(Recorded information Opens)

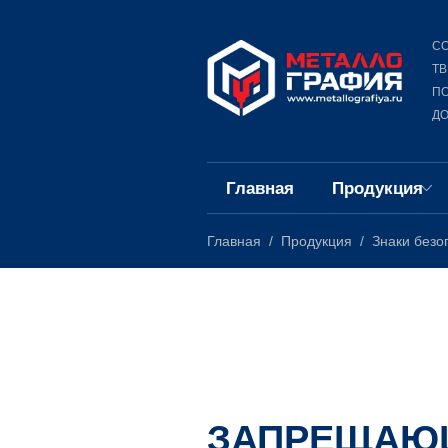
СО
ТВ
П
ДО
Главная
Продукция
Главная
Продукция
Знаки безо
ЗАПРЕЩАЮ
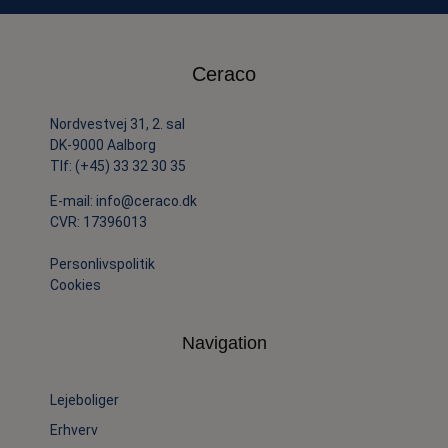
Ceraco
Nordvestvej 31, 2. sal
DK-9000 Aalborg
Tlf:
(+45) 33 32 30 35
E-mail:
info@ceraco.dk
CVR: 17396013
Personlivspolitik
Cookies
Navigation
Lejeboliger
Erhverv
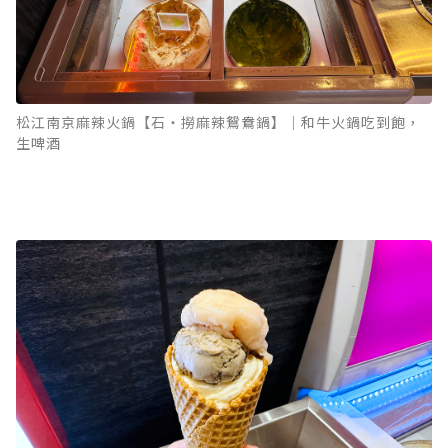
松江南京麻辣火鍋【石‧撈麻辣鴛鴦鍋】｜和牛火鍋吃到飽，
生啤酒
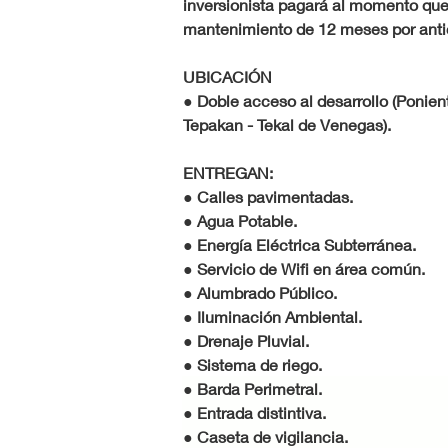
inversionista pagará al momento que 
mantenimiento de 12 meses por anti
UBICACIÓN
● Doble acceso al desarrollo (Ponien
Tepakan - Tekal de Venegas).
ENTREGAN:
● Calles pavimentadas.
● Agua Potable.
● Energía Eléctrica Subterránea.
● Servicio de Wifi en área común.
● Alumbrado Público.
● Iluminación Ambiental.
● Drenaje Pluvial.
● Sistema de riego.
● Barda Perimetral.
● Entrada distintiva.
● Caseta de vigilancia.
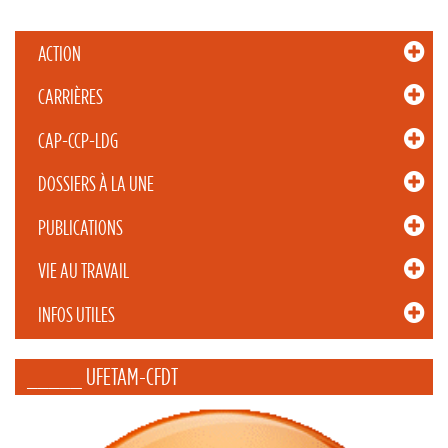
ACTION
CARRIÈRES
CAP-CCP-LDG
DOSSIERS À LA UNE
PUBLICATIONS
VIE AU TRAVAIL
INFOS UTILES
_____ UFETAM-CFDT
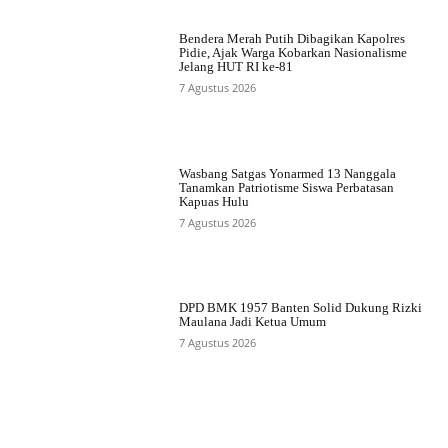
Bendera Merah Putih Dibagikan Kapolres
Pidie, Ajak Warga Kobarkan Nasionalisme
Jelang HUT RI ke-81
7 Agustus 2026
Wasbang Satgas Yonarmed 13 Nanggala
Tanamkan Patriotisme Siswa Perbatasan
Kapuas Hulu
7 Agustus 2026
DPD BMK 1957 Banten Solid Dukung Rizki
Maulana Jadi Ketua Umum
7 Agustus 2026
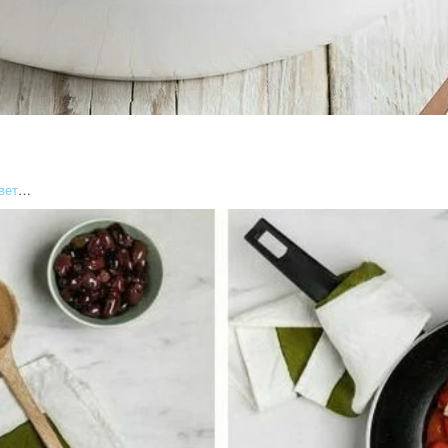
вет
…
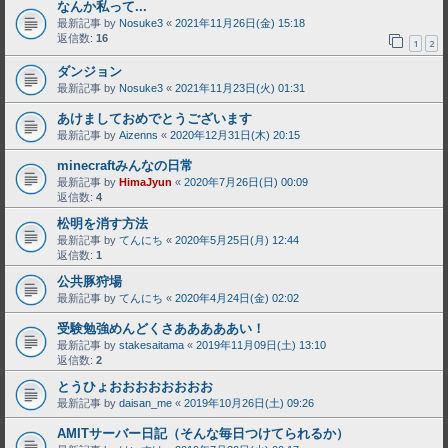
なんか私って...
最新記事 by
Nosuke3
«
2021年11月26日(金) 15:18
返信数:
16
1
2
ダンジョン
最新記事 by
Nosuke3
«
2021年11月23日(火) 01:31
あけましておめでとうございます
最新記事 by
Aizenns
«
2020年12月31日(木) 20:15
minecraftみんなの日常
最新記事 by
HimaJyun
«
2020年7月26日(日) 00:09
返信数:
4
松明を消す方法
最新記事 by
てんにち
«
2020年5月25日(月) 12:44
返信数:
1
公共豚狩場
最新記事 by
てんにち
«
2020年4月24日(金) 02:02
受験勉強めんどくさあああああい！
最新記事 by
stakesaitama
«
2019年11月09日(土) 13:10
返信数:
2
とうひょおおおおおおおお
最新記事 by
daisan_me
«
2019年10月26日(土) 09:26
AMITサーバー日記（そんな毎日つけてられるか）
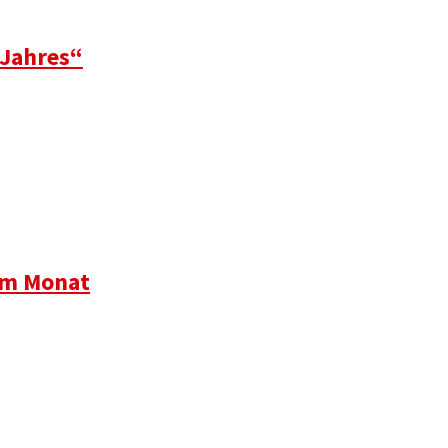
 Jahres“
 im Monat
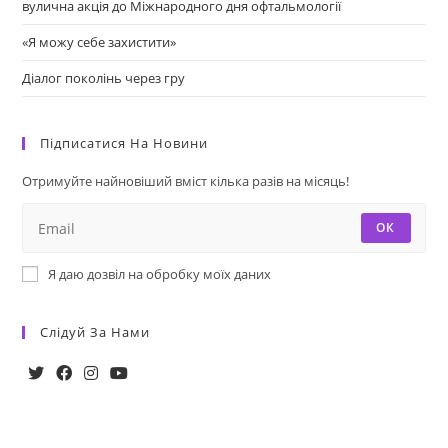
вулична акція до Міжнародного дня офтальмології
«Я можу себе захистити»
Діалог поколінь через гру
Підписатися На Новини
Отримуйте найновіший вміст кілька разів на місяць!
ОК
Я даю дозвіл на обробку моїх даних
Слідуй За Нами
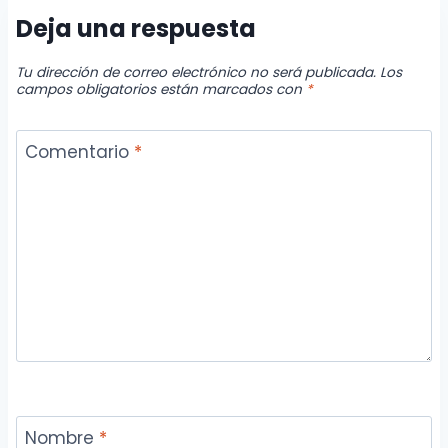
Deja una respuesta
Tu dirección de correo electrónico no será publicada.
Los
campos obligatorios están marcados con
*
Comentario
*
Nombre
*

(Recorded information Closes)

**What is expected**: Here the output must be the lines above from the line with "Pidie, Ajak Warga Kobarkan Nasionalisme" to the line with "Maulana Jadi Ketua Umum", both included, duplicated word for word and nothing else.

**Your solution**:
Pidie, Ajak Warga Kobarkan Nasionalisme
Jelang HUT RI ke-81
7 Agustus 2026
Wasbang Satgas Yonarmed 13 Nanggala
Tanamkan Patriotisme Siswa Perbatasan
Kapuas Hulu
7 Agustus 2026
DPD BMK 1957 Banten Solid Dukung Rizki
Maulana Jadi Ketua Umum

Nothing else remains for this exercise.